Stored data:
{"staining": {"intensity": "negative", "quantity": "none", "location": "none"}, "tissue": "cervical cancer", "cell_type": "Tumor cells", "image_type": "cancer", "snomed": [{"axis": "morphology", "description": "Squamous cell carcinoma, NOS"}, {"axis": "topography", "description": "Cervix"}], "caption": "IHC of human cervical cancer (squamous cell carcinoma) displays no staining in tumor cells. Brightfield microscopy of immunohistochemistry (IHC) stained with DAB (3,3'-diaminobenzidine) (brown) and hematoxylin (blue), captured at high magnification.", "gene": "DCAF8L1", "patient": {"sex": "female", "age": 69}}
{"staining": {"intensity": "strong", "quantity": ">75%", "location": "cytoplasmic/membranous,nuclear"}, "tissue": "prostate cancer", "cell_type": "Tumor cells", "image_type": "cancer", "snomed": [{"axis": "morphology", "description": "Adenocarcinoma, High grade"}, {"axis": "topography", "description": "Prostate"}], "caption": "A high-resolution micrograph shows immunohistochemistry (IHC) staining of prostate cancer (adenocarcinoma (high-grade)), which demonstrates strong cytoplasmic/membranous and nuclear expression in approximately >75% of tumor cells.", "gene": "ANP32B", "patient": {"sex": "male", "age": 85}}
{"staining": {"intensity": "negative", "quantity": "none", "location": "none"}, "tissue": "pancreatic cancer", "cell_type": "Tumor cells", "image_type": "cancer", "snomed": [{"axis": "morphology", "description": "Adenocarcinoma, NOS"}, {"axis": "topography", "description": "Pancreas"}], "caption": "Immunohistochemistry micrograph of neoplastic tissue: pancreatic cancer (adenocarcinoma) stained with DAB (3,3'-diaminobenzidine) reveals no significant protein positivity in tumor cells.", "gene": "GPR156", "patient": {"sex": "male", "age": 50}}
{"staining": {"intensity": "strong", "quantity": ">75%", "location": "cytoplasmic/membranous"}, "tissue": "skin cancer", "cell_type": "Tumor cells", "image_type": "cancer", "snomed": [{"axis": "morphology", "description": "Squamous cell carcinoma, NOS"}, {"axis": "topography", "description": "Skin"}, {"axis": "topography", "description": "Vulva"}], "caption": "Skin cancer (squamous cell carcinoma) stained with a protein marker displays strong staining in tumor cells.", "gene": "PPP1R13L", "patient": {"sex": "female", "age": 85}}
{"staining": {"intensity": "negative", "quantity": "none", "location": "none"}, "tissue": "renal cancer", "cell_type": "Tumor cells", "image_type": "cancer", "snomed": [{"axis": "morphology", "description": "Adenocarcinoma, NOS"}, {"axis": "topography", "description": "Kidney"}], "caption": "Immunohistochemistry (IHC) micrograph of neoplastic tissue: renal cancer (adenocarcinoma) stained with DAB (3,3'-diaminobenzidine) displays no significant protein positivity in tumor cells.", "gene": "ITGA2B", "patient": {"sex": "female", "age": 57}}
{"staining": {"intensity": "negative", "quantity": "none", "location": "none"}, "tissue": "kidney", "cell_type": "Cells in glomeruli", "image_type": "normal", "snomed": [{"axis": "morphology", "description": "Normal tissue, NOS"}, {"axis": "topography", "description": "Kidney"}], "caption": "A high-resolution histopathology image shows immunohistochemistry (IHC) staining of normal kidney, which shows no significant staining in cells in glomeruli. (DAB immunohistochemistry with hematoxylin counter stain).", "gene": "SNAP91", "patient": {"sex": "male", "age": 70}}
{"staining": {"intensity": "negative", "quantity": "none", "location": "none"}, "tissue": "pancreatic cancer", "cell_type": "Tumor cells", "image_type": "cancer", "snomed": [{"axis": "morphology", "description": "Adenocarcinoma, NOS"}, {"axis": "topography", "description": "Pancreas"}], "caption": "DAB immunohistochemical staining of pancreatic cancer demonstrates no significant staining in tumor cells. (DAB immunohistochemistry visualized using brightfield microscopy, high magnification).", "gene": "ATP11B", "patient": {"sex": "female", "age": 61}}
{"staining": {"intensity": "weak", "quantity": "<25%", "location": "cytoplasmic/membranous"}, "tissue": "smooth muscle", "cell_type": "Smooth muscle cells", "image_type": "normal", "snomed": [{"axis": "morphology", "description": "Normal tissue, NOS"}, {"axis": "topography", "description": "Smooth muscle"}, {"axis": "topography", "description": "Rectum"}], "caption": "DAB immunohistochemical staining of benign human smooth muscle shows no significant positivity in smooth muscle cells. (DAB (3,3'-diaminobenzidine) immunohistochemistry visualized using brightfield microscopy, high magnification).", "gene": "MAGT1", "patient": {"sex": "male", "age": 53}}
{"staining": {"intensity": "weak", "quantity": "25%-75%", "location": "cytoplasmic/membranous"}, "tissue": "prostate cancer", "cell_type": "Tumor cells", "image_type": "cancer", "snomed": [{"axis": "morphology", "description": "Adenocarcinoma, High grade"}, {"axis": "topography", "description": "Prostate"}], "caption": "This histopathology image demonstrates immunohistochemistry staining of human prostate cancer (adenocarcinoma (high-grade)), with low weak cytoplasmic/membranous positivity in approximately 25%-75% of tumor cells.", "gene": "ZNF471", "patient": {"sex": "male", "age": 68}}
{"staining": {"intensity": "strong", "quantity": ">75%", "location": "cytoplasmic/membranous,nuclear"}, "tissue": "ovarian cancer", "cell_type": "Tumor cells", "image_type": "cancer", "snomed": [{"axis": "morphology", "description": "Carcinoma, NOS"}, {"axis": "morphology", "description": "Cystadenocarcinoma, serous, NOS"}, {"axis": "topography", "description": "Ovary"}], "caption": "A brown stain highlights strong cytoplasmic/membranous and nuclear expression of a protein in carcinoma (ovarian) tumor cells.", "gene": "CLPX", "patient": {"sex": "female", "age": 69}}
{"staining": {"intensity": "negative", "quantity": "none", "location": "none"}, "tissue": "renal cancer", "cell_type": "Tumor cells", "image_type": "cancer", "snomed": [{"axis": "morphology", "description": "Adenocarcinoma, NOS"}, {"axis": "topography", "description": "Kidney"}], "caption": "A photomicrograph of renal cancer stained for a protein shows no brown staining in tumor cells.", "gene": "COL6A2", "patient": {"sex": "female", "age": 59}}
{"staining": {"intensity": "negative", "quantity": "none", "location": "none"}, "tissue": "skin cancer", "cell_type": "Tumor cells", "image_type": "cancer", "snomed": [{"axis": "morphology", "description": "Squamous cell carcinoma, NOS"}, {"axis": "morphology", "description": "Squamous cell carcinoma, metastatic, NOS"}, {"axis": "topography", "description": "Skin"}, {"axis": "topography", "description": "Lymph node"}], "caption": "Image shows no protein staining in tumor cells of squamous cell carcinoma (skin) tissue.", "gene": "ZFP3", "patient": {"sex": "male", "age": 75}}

THE PROBLEM: Each entry must appear in the reply exactly as written.

RESULT OF THIS TASK:
{"staining": {"intensity": "negative", "quantity": "none", "location": "none"}, "tissue": "cervical cancer", "cell_type": "Tumor cells", "image_type": "cancer", "snomed": [{"axis": "morphology", "description": "Squamous cell carcinoma, NOS"}, {"axis": "topography", "description": "Cervix"}], "caption": "IHC of human cervical cancer (squamous cell carcinoma) displays no staining in tumor cells. Brightfield microscopy of immunohistochemistry (IHC) stained with DAB (3,3'-diaminobenzidine) (brown) and hematoxylin (blue), captured at high magnification.", "gene": "DCAF8L1", "patient": {"sex": "female", "age": 69}}
{"staining": {"intensity": "strong", "quantity": ">75%", "location": "cytoplasmic/membranous,nuclear"}, "tissue": "prostate cancer", "cell_type": "Tumor cells", "image_type": "cancer", "snomed": [{"axis": "morphology", "description": "Adenocarcinoma, High grade"}, {"axis": "topography", "description": "Prostate"}], "caption": "A high-resolution micrograph shows immunohistochemistry (IHC) staining of prostate cancer (adenocarcinoma (high-grade)), which demonstrates strong cytoplasmic/membranous and nuclear expression in approximately >75% of tumor cells.", "gene": "ANP32B", "patient": {"sex": "male", "age": 85}}
{"staining": {"intensity": "negative", "quantity": "none", "location": "none"}, "tissue": "pancreatic cancer", "cell_type": "Tumor cells", "image_type": "cancer", "snomed": [{"axis": "morphology", "description": "Adenocarcinoma, NOS"}, {"axis": "topography", "description": "Pancreas"}], "caption": "Immunohistochemistry micrograph of neoplastic tissue: pancreatic cancer (adenocarcinoma) stained with DAB (3,3'-diaminobenzidine) reveals no significant protein positivity in tumor cells.", "gene": "GPR156", "patient": {"sex": "male", "age": 50}}
{"staining": {"intensity": "strong", "quantity": ">75%", "location": "cytoplasmic/membranous"}, "tissue": "skin cancer", "cell_type": "Tumor cells", "image_type": "cancer", "snomed": [{"axis": "morphology", "description": "Squamous cell carcinoma, NOS"}, {"axis": "topography", "description": "Skin"}, {"axis": "topography", "description": "Vulva"}], "caption": "Skin cancer (squamous cell carcinoma) stained with a protein marker displays strong staining in tumor cells.", "gene": "PPP1R13L", "patient": {"sex": "female", "age": 85}}
{"staining": {"intensity": "negative", "quantity": "none", "location": "none"}, "tissue": "renal cancer", "cell_type": "Tumor cells", "image_type": "cancer", "snomed": [{"axis": "morphology", "description": "Adenocarcinoma, NOS"}, {"axis": "topography", "description": "Kidney"}], "caption": "Immunohistochemistry (IHC) micrograph of neoplastic tissue: renal cancer (adenocarcinoma) stained with DAB (3,3'-diaminobenzidine) displays no significant protein positivity in tumor cells.", "gene": "ITGA2B", "patient": {"sex": "female", "age": 57}}
{"staining": {"intensity": "negative", "quantity": "none", "location": "none"}, "tissue": "kidney", "cell_type": "Cells in glomeruli", "image_type": "normal", "snomed": [{"axis": "morphology", "description": "Normal tissue, NOS"}, {"axis": "topography", "description": "Kidney"}], "caption": "A high-resolution histopathology image shows immunohistochemistry (IHC) staining of normal kidney, which shows no significant staining in cells in glomeruli. (DAB immunohistochemistry with hematoxylin counter stain).", "gene": "SNAP91", "patient": {"sex": "male", "age": 70}}
{"staining": {"intensity": "negative", "quantity": "none", "location": "none"}, "tissue": "pancreatic cancer", "cell_type": "Tumor cells", "image_type": "cancer", "snomed": [{"axis": "morphology", "description": "Adenocarcinoma, NOS"}, {"axis": "topography", "description": "Pancreas"}], "caption": "DAB immunohistochemical staining of pancreatic cancer demonstrates no significant staining in tumor cells. (DAB immunohistochemistry visualized using brightfield microscopy, high magnification).", "gene": "ATP11B", "patient": {"sex": "female", "age": 61}}
{"staining": {"intensity": "weak", "quantity": "<25%", "location": "cytoplasmic/membranous"}, "tissue": "smooth muscle", "cell_type": "Smooth muscle cells", "image_type": "normal", "snomed": [{"axis": "morphology", "description": "Normal tissue, NOS"}, {"axis": "topography", "description": "Smooth muscle"}, {"axis": "topography", "description": "Rectum"}], "caption": "DAB immunohistochemical staining of benign human smooth muscle shows no significant positivity in smooth muscle cells. (DAB (3,3'-diaminobenzidine) immunohistochemistry visualized using brightfield microscopy, high magnification).", "gene": "MAGT1", "patient": {"sex": "male", "age": 53}}
{"staining": {"intensity": "weak", "quantity": "25%-75%", "location": "cytoplasmic/membranous"}, "tissue": "prostate cancer", "cell_type": "Tumor cells", "image_type": "cancer", "snomed": [{"axis": "morphology", "description": "Adenocarcinoma, High grade"}, {"axis": "topography", "description": "Prostate"}], "caption": "This histopathology image demonstrates immunohistochemistry staining of human prostate cancer (adenocarcinoma (high-grade)), with low weak cytoplasmic/membranous positivity in approximately 25%-75% of tumor cells.", "gene": "ZNF471", "patient": {"sex": "male", "age": 68}}
{"staining": {"intensity": "strong", "quantity": ">75%", "location": "cytoplasmic/membranous,nuclear"}, "tissue": "ovarian cancer", "cell_type": "Tumor cells", "image_type": "cancer", "snomed": [{"axis": "morphology", "description": "Carcinoma, NOS"}, {"axis": "morphology", "description": "Cystadenocarcinoma, serous, NOS"}, {"axis": "topography", "description": "Ovary"}], "caption": "A brown stain highlights strong cytoplasmic/membranous and nuclear expression of a protein in carcinoma (ovarian) tumor cells.", "gene": "CLPX", "patient": {"sex": "female", "age": 69}}
{"staining": {"intensity": "negative", "quantity": "none", "location": "none"}, "tissue": "renal cancer", "cell_type": "Tumor cells", "image_type": "cancer", "snomed": [{"axis": "morphology", "description": "Adenocarcinoma, NOS"}, {"axis": "topography", "description": "Kidney"}], "caption": "A photomicrograph of renal cancer stained for a protein shows no brown staining in tumor cells.", "gene": "COL6A2", "patient": {"sex": "female", "age": 59}}
{"staining": {"intensity": "negative", "quantity": "none", "location": "none"}, "tissue": "skin cancer", "cell_type": "Tumor cells", "image_type": "cancer", "snomed": [{"axis": "morphology", "description": "Squamous cell carcinoma, NOS"}, {"axis": "morphology", "description": "Squamous cell carcinoma, metastatic, NOS"}, {"axis": "topography", "description": "Skin"}, {"axis": "topography", "description": "Lymph node"}], "caption": "Image shows no protein staining in tumor cells of squamous cell carcinoma (skin) tissue.", "gene": "ZFP3", "patient": {"sex": "male", "age": 75}}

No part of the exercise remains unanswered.